<<<<

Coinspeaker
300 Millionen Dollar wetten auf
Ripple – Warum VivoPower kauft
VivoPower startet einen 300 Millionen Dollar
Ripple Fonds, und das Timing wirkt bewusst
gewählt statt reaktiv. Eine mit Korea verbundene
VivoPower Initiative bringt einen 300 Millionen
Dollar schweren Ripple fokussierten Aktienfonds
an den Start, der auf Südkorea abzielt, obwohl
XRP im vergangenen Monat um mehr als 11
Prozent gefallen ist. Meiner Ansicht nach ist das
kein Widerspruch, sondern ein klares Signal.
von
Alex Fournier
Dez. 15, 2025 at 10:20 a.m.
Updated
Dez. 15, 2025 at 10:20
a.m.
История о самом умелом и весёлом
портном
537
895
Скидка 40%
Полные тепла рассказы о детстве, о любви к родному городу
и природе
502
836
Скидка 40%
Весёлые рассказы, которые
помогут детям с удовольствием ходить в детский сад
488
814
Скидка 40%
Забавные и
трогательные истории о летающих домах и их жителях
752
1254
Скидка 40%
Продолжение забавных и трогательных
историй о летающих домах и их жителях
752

>>>>
<<<<

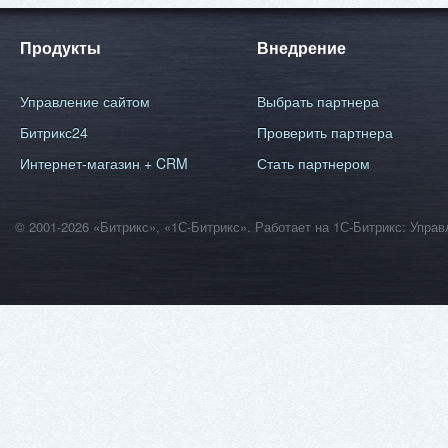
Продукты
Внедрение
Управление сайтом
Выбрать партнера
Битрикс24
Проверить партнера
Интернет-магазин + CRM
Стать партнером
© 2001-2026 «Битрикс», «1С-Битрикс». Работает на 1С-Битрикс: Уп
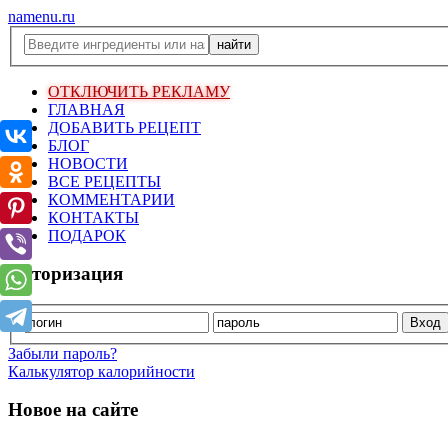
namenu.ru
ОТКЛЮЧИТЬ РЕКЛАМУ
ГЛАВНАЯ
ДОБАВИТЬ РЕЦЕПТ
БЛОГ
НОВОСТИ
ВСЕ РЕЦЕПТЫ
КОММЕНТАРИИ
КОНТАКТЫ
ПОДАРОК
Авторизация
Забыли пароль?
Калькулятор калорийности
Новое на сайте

>>>>

__What to produce__
State the number of lines in the records that hold the string "домах", and add nothing.

__Output below__
2